Wine Press image.Wine Press (early 1900s).
Gift of Alfred & Robert Acquarole.
(19-1/2" x 17-1/2" x 11"). IT.87.231.
The donors' father and grandfather, Pasquale Aquarole, used this press to make wine each year. A carpenter before coming to the United States from Pascara, Italy, he made the wooden parts of the press himself. (The funnel-shaped piece fit on top of the barrel.) At age 21 he returned to Italy to marry and in 1900 brought his eighteen-year-old wife, Adeline Delores Polandri, from Gulnova to live in America. 


Poppy seed grinder image.Poppy seed grinder (c. 1900).
Gift of the Reverend Francis Lendacky.
(8" x 6" x 5").
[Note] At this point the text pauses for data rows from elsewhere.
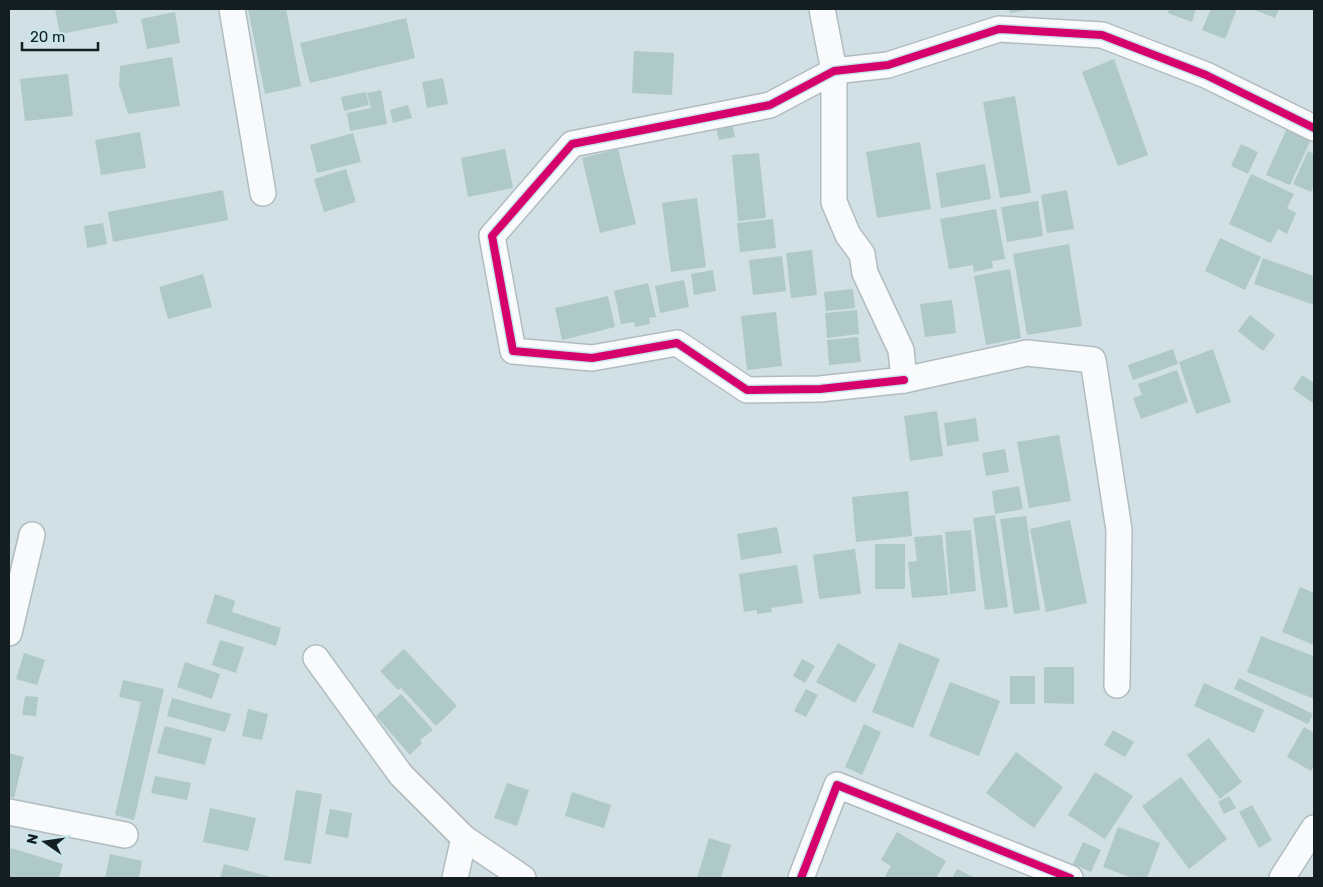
<svg xmlns="http://www.w3.org/2000/svg" width="1323" height="887" font-family="Rubik,sans-serif">
  <style>
    .building { fill: #afc8c8 }
    .lines { fill: none; stroke-linecap: round; stroke-linejoin: round }
    .minor-casing { stroke: #b1bcc0; stroke-width: 28 }
    .minor { stroke: #f8fafb; stroke-width: 25 }
    .cycleway-casing { stroke: #c9e5ec; stroke-width: 11 }
    .cycleway { stroke: #d6006c; stroke-width: 8 }
  </style>
  <rect width="100%" height="100%" fill="#d1e0e4"/>
  <g class="building">
    <polygon points="55,9 115,9 118,23 60,34"/>
    <polygon points="248,9 286,9 301,86 265,94"/>
    <polygon points="1009,9 1029,9 1029,10 1010,13"/>
    <polygon points="1169,9 1196,9 1192,22 1168,13"/>
    <polygon points="1211,9 1237,9 1225,39 1202,30"/>
    <polygon points="1252,9 1279,9 1275,18"/>
    <polygon points="175,12 180,43 147,49 141,19"/>
    <polygon points="406,18 415,58 310,83 300,43"/>
    <polygon points="634,51 674,53 672,95 632,93"/>
    <polygon points="172,57 180,106 128,114 119,85 120,66"/>
    <polygon points="1114,59 1148,155 1118,166 1082,72"/>
    <polygon points="68,74 73,116 25,121 20,79"/>
    <polygon points="443,78 448,104 427,108 422,82"/>
    <polygon points="381,90 387,124 350,131 347,113 371,108 367,93"/>
    <polygon points="366,92 369,105 344,111 341,97"/>
    <polygon points="1015,96 1031,193 1000,198 983,102"/>
    <polygon points="408,105 412,118 393,123 390,110"/>
    <polygon points="732,122 735,137 719,140 715,125"/>
    <polygon points="1288,126 1312,137 1290,185 1266,175"/>
    <polygon points="140,132 146,168 101,175 95,140"/>
    <polygon points="353,133 361,162 317,173 310,145"/>
    <polygon points="920,142 931,209 877,218 866,152"/>
    <polygon points="1241,144 1258,152 1248,174 1231,166"/>
    <polygon points="505,149 513,188 468,197 461,158"/>
    <polygon points="618,149 636,224 600,233 582,158"/>
    <polygon points="1308,151 1314,154 1314,186 1311,192 1293,184"/>
    <polygon points="759,153 766,218 738,221 732,155"/>
    <polygon points="985,164 991,199 941,208 936,173"/>
    <polygon points="346,169 356,202 324,212 314,179"/>
    <polygon points="1251,174 1294,194 1287,208 1296,213 1287,234 1278,229 1271,243 1229,224"/>
    <polygon points="223,190 228,220 113,242 108,212"/>
    <polygon points="1067,190 1074,229 1047,233 1041,195"/>
    <polygon points="697,198 706,267 671,272 662,203"/>
    <polygon points="1038,201 1043,236 1007,242 1001,207"/>
    <polygon points="996,209 1005,259 992,261 993,268 974,272 973,265 949,269 940,219"/>
    <polygon points="773,219 776,248 740,252 737,223"/>
    <polygon points="103,223 107,244 87,248 84,226"/>
    <polygon points="1220,238 1261,257 1245,290 1205,271"/>
    <polygon points="1069,244 1082,326 1027,335 1013,254"/>
    <polygon points="812,250 817,295 791,298 786,253"/>
    <polygon points="782,256 786,291 753,295 749,260"/>
    <polygon points="1263,258 1314,276 1314,305 1254,284"/>
    <polygon points="1010,269 1021,338 986,345 974,276"/>
    <polygon points="713,270 716,291 694,295 691,274"/>
    <polygon points="203,274 212,307 168,319 159,287"/>
    <polygon points="684,280 689,307 660,313 655,286"/>
    <polygon points="648,283 656,317 649,318 650,324 635,327 634,322 621,324 614,291"/>
    <polygon points="853,289 855,308 826,311 824,292"/>
    <polygon points="608,296 615,327 562,340 555,308"/>
    <polygon points="952,300 956,333 925,337 920,304"/>
    <polygon points="857,310 859,334 827,338 825,313"/>
    <polygon points="776,312 782,366 747,370 741,316"/>
    <polygon points="1250,315 1275,335 1263,351 1238,331"/>
    <polygon points="858,337 861,362 829,365 827,340"/>
    <polygon points="1173,349 1178,364 1133,380 1128,365"/>
    <polygon points="1213,349 1231,402 1196,414 1179,362"/>
    <polygon points="1177,370 1188,402 1141,419 1133,398 1142,395 1138,384"/>
    <polygon points="1302,375 1314,383 1314,404 1293,389"/>
    <polygon points="937,411 943,456 910,461 904,416"/>
    <polygon points="976,418 979,441 947,446 944,423"/>
    <polygon points="1059,435 1071,501 1029,508 1017,442"/>
    <polygon points="1005,449 1009,472 986,476 982,453"/>
    <polygon points="1019,486 1023,509 995,514 992,491"/>
    <polygon points="908,491 912,536 856,542 852,497"/>
    <polygon points="995,515 1008,607 985,610 973,518"/>
    <polygon points="1026,516 1040,610 1014,614 1000,519"/>
    <polygon points="1070,520 1087,603 1046,612 1030,529"/>
    <polygon points="777,527 782,553 741,560 737,534"/>
    <polygon points="971,530 976,591 950,594 945,532"/>
    <polygon points="942,535 948,595 912,598 908,562 917,561 914,537"/>
    <rect x="875" y="544" width="30" height="45"/>
    <polygon points="855,549 861,594 819,599 813,555"/>
    <polygon points="797,565 803,603 771,608 772,612 757,614 757,610 744,612 739,574"/>
    <polygon points="1300,587 1314,593 1314,645 1282,632"/>
    <polygon points="215,594 235,601 232,612 281,628 276,646 206,623"/>
    <polygon points="1261,636 1314,656 1314,699 1247,672"/>
    <polygon points="220,640 244,647 236,673 212,665"/>
    <polygon points="838,643 876,665 855,703 816,682"/>
    <polygon points="899,643 940,659 913,728 872,712"/>
    <polygon points="404,649 457,706 436,726 401,688 398,690 380,671"/>
    <polygon points="24,653 45,660 37,685 16,679"/>
    <polygon points="802,659 815,666 805,683 793,676"/>
    <polygon points="185,662 220,674 212,699 177,687"/>
    <polygon points="1044,667 1074,667 1074,704 1044,703"/>
    <rect x="1010" y="676" width="25" height="28"/>
    <polygon points="1239,678 1313,714 1308,724 1234,689"/>
    <polygon points="123,680 164,689 134,820 115,815 141,702 119,697"/>
    <polygon points="950,682 1000,701 979,756 929,736"/>
    <polygon points="1204,683 1264,710 1254,733 1194,706"/>
    <polygon points="806,689 818,695 806,717 794,711"/>
    <polygon points="401,694 433,730 420,740 422,743 410,755 376,716"/>
    <polygon points="25,696 38,697 36,716 22,715"/>
    <polygon points="172,698 231,714 225,732 167,716"/>
    <polygon points="248,709 268,714 262,740 242,736"/>
    <polygon points="864,724 881,732 862,775 845,767"/>
    <polygon points="165,726 212,738 205,765 157,753"/>
    <polygon points="1304,727 1314,733 1314,765 1311,771 1287,757"/>
    <polygon points="1113,730 1134,742 1125,757 1104,745"/>
    <polygon points="1209,738 1242,782 1220,799 1187,755"/>
    <polygon points="1016,752 1063,787 1034,828 986,793"/>
    <polygon points="9,753 24,757 14,798 9,796"/>
    <polygon points="1095,772 1133,796 1105,839 1068,815"/>
    <polygon points="155,776 191,783 187,800 151,793"/>
    <polygon points="1181,777 1227,839 1189,869 1142,806"/>
    <polygon points="507,783 529,790 517,826 494,818"/>
    <polygon points="296,790 322,794 311,864 284,860"/>
    <polygon points="572,792 611,805 604,828 565,816"/>
    <polygon points="1229,796 1236,808 1224,814 1218,802"/>
    <polygon points="1252,805 1272,840 1259,848 1239,812"/>
    <polygon points="210,808 256,818 248,851 203,842"/>
    <polygon points="330,809 352,813 348,838 325,834"/>
    <polygon points="1118,827 1160,843 1147,878 1132,878 1103,867"/>
    <polygon points="897,832 946,861 936,878 884,878 891,866 881,860"/>
    <polygon points="709,838 731,845 721,878 697,878"/>
    <polygon points="1083,842 1101,850 1091,872 1073,864"/>
    <polygon points="11,848 63,864 59,878 9,878 9,854"/>
    <polygon points="110,854 142,861 139,878 105,878"/>
    <polygon points="224,864 274,878 220,878"/>
    <polygon points="957,869 976,878 952,878"/>
  </g>
  <g class="lines">
    <defs>
      <g id="minor">
        <polyline points="232,9 263,193"/>
        <polyline points="822,9 834,71 834,202 848,235 862,254 865,273 901,350 904,380 1027,353 1093,360 1119,530 1117,685"/>
        <polyline points="904,380 820,389 747,390 677,343 592,358 513,351 492,236 572,144 770,105 834,71 888,65 999,29 1102,35 1206,75 1314,128"/>
        <polyline points="9,633 32,535"/>
        <polyline points="316,658 401,775 464,838 523,878"/>
        <polyline points="9,812 125,835"/>
        <polyline points="455,878 464,838"/>
        <polyline points="801,878 837,785 1070,878"/>
        <polyline points="1282,878 1314,828"/>
      </g>
    </defs>
    <use href="#minor" class="minor-casing"/>
    <use href="#minor" class="minor"/>
    <defs>
      <g id="cycleway">
        <polyline points="904,380 820,389 747,390 677,343 592,358 513,351 492,236 572,144 770,105 834,71 888,65 999,29 1102,35 1206,75 1314,128"/>
        <polyline points="801,878 837,785 1070,878"/>
      </g>
    </defs>
    <use href="#cycleway" class="cycleway-casing"/>
    <use href="#cycleway" class="cycleway"/>
  </g>
  <rect width="1323" height="887" fill="none" stroke="#141e21" stroke-width="20"/>
  <g transform="translate(45 842) rotate(283)" stroke="#c9e5ec" stroke-width="4" paint-order="stroke">
  <path d="M0-4L9 19L0 12L-9 19Z" fill="#141e21"/>
  <text y="-8" font-size="14" font-weight="bold" text-anchor="middle" fill="#141e21">N</text>
  </g>
  <path d="M22 42v8h76v-8" fill="none" stroke="#141e21" stroke-width="2.5"/>
  <text x="30" y="42" font-size="15" fill="#141e21" stroke="#c9e5ec" stroke-width="4" paint-order="stroke">20 m</text>
</svg>
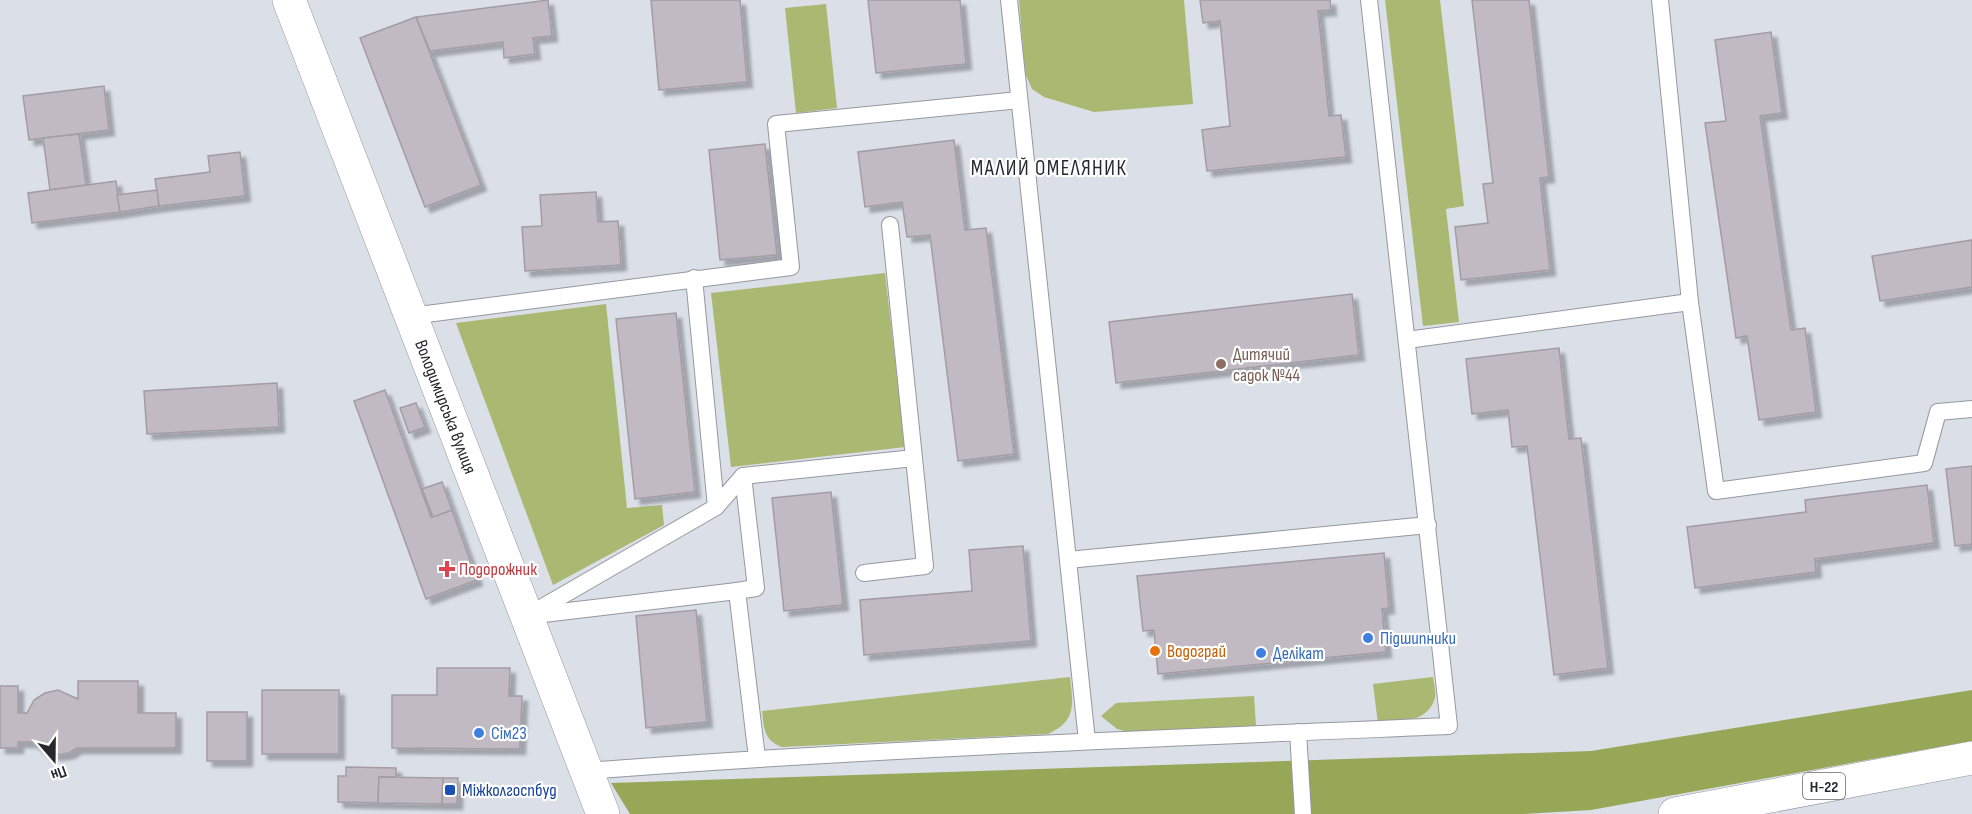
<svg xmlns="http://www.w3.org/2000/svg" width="1972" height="814" viewBox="0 0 1972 814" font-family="'Sofia Sans Condensed',sans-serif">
	<defs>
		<filter id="shadow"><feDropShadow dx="5.5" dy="5.5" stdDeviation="1.5" flood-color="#0004"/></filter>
	</defs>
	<rect width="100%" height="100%" fill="#dadfe8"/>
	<g fill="#a9b972">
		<polygon points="1019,0 1184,0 1193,104 1094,112 1044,97 1032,89 1025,73"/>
		<polygon points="1385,0 1440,0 1464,206 1446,209 1459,322 1423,326"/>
		<polygon points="826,4 837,108 796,113 785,8"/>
		<polygon points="885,273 905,447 731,467 711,293"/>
		<polygon points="606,304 627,508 662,505 664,525 553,585 456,323"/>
		<path d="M 1070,677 C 1073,704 1077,721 1048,734 L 782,747 C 764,740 764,729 762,711 Z"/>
		<path d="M 1433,677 C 1434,684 1437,695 1434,701 C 1426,723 1396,722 1378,724 L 1373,684 Z"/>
		<polygon points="1254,696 1256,726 1128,732 1117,729 1101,716 1116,703"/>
	</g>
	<polygon fill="#96a757" points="1972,690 1972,741 1591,810 1523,814 630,814 611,783 1591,751"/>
	<g fill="#c2bac2" stroke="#a49ca4" stroke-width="1.5" filter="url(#shadow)">
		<polygon points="548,0 552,36 533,38 535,54 504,58 503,42 430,51 416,17"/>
		<polygon points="651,0 740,0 747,82 659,90"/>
		<polygon points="868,0 960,0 966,64 876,73"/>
		<polygon points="1200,0 1330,0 1331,10 1318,11 1329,116 1341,115 1346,157 1207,171 1202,130 1230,126 1220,21 1203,23"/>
		<polygon points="1472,0 1529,0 1549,177 1540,178 1550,270 1461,280 1455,227 1488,223 1483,184 1493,183"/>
		<polygon points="416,17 481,185 425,207 360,38"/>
		<polygon points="1771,32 1782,113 1760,116 1791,330 1805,328 1816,412 1759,420 1747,336 1736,338 1705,123 1726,121 1715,40"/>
		<polygon points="104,86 109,130 29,140 23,96"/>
		<polygon points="79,134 86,185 50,190 43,138"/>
		<polygon points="954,140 965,230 986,228 1014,454 958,461 930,235 907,237 902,202 865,207 858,152"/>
		<polygon points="765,144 777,255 720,260 709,150"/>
		<polygon points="240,152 245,196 159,206 155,179 210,172 208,156"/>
		<polygon points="116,181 120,212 32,223 28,193"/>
		<polygon points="157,190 159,206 120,212 117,195"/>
		<polygon points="596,192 598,222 618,221 621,265 525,271 522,227 542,226 540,195"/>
		<polygon points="1972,240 1972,287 1880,301 1872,256"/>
		<polygon points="1352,294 1359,355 1116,383 1109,322"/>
		<polygon points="676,313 695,492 635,499 616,319"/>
		<polygon points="1559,348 1569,439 1581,438 1608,668 1554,675 1527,446 1512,447 1508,410 1472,414 1466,359"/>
		<polygon points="277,383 279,427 147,434 144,391"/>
		<polygon points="385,390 431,517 452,510 477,580 426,599 354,401"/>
		<polygon points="416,403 425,427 409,433 400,408"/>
		<polygon points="1972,466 1972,544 1955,546 1946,469"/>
		<polygon points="442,482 452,510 433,517 422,489"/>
		<polygon points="1927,485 1934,543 1815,559 1816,572 1695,588 1687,527 1806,512 1805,500"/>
		<polygon points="831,492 843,605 784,611 772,498"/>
		<polygon points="1023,546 1031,641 864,655 860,600 972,591 969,550"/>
		<polygon points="1384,553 1389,608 1382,609 1386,652 1158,674 1154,630 1143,631 1137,576"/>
		<polygon points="696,610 707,722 646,728 636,616"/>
		<polygon points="437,668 510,668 509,696 522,696 520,749 392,748 392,695 437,695"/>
		<polygon points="78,681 138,681 138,713 176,713 176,748 77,748 69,753 57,755 45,753 32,742 18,742 18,748 0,748 0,686 18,686 18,713 27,713 34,700 45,693 58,690 78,699"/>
		<rect x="262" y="690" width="77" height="64"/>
		<rect x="207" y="712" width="40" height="49"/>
		<polygon points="346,767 396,768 396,777 379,777 378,803 338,802 338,776 346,776"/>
		<polygon points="379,777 443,778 442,804 378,803"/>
		<polygon points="443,778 458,778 457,804 442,804"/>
	</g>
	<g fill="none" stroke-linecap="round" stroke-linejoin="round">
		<defs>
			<g id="service">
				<polyline points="1009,0 1087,741"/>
				<polyline points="1660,0 1690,302 1716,491 1924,463 1938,412 1972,409"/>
				<polyline points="890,225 914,458"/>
				<polyline points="694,278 716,507"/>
				<polyline points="411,316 791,267 776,124 1019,100"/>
				<polyline points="1407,340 1690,302"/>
				<polyline points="1068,560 1428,525"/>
				<polyline points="737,591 756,588 743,476"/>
				<polyline points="535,615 737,591 757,758"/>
				<polyline points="527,616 716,507 743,476 914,458 925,566 864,573"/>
				<polyline points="1298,732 1303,814"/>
				<path d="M 586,771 C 874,749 1161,738 1449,726 L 1369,0"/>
			</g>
			<g id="tertiary">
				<path id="s1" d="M 289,0 L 603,814"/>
			</g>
			<polyline id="primary" points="1675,814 1972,758"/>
		</defs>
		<use href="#service" stroke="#9498a1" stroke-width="18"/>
		<use href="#tertiary" stroke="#9498a1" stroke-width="34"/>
		<use href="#primary" stroke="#9498a1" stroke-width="34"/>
		<use href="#service" stroke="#fff" stroke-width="16"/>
		<use href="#tertiary" stroke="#fff" stroke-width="33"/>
		<use href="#primary" stroke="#fff" stroke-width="33"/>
	</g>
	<circle fill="#8d6e63" stroke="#fff" stroke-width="2" cx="1221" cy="364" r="6"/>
	<path fill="#e0444e" stroke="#fff" stroke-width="2" d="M444 560h6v6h6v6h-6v6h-6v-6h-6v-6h6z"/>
	<g fill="#3f7fe0" stroke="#fff" stroke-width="2">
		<circle cx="1368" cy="638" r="6"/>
		<circle cx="1261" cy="653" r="6"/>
		<circle cx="479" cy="733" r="6"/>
	</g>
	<circle fill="#e8710a" stroke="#fff" stroke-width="2" cx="1155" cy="651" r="6"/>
	<rect fill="#1a4fb4" stroke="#fff" stroke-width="2" x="444" y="784" width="12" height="12" rx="3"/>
	<g text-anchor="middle" stroke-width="4.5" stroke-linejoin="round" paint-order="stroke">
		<rect fill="#fff" stroke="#68686b" stroke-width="1.5" x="1803" y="773" width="42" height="26" rx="4.5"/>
		<g font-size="16" font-weight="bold" fill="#27282c">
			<text x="1824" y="792">Н-22</text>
		</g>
		<g font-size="18" fill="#785e54" stroke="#fff" text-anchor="start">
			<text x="1233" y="360">Дитячий<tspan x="1233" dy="21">садок №44</tspan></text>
		</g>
		<g font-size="18" fill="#27282c" stroke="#fff">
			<text dy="6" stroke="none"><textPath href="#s1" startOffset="436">Володимирська вулиця</textPath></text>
		</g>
		<g font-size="18" fill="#be3a42" stroke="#fff" text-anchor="start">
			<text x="459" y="575">Подорожник</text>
		</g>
		<g font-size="18" fill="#366cbe" stroke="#fff" text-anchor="start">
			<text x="1380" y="644">Підшипники</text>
			<text x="1273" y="659">Делікат</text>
			<text x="491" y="739">Сім23</text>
		</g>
		<g font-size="18" fill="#c56008" stroke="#fff" text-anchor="start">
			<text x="1167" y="657">Водограй</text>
		</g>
		<g font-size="18" fill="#164399" stroke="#fff" text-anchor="start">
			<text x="462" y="796">Міжколгоспбуд</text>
		</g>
		<g font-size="21" letter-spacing="1.5" fill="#27282c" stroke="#fff">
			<text x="1049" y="175">МАЛИЙ ОМЕЛЯНИК</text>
		</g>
	</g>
	<g transform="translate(54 760) rotate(160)" stroke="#ffffff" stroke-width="4.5" paint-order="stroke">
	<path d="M0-4.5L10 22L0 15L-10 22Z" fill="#27282c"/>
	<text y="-9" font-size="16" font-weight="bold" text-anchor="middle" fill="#27282c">Пн</text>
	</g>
</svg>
S.83.70.
Poppy seeds, in both whole and ground form, are an important ingredient in traditional Slovak cooking and baking. This grinder was used at the turn of the century by the donor's grandmother.


Indonesian herb and coconut grinders image.Indonesian herb and coconut grinders.
Gift of Fred Boogard.
(3-3/4" x 6-7/8") IN.84.70; and (3/8" x 14-3/8" x 3/4") IN.84.71.
These tools were used to grind herbs and coconut, both essential ingredients in Indonesian cuisine. The donor probably acquired them while traveling in Indonesia.